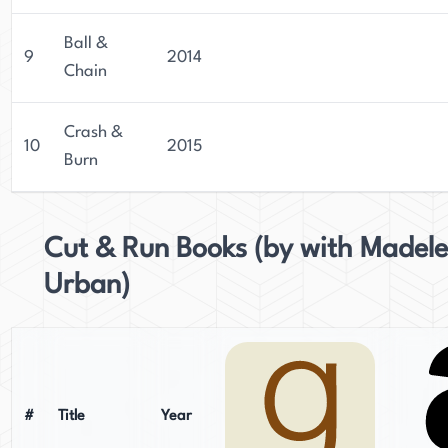
Ball &
9
2014
Chain
Crash &
10
2015
Burn
Cut & Run Books (by with Madele
Urban)
#
Title
Year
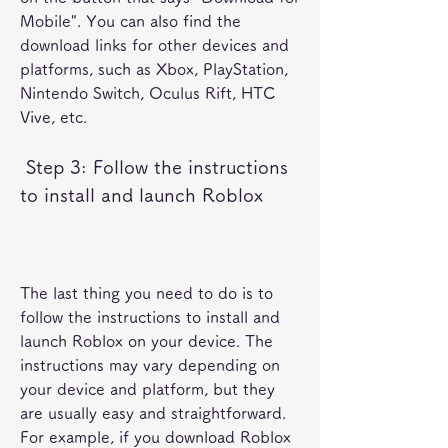
Mobile". You can also find the 
download links for other devices and 
platforms, such as Xbox, PlayStation, 
Nintendo Switch, Oculus Rift, HTC 
Vive, etc.
 Step 3: Follow the instructions 
to install and launch Roblox
The last thing you need to do is to 
follow the instructions to install and 
launch Roblox on your device. The 
instructions may vary depending on 
your device and platform, but they 
are usually easy and straightforward. 
For example, if you download Roblox 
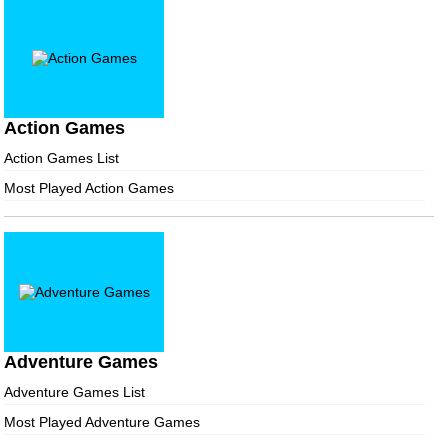
Action Games
Action Games List
Most Played Action Games
Adventure Games
Adventure Games List
Most Played Adventure Games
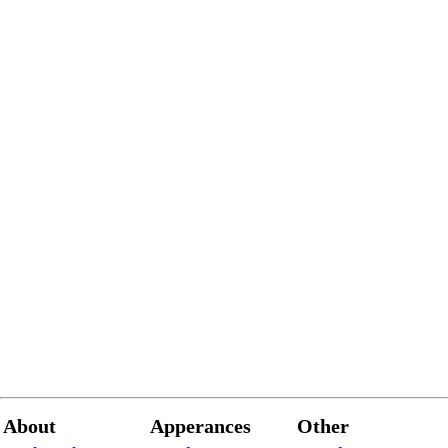
About
Apperances
Other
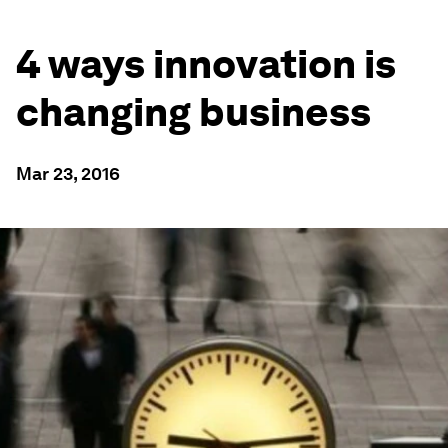
4 ways innovation is
changing business
Mar 23, 2016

____________________

**WHAT YOU SHOULD DO:** All entries above are to be set down word for word, and the pictures are to be left out.

**RESPONSE TO THE TASK:**
Ball &
9
2014
Chain
Crash &
10
2015
Burn
Cut & Run Books (by with Madele
Urban)
#
Title
Year
Mobile". You can also find the 
download links for other devices and 
platforms, such as Xbox, PlayStation, 
Nintendo Switch, Oculus Rift, HTC 
Vive, etc.
 Step 3: Follow the instructions 
to install and launch Roblox
The last thing you need to do is to 
follow the instructions to install and 
launch Roblox on your device. The 
instructions may vary depending on 
your device and platform, but they 
are usually easy and straightforward. 
For example, if you download Roblox 
Action Games
Action Games List
Most Played Action Games
Adventure Games
Adventure Games List
Most Played Adventure Games
About
Apperances
Other
4 ways innovation is
changing business
Mar 23, 2016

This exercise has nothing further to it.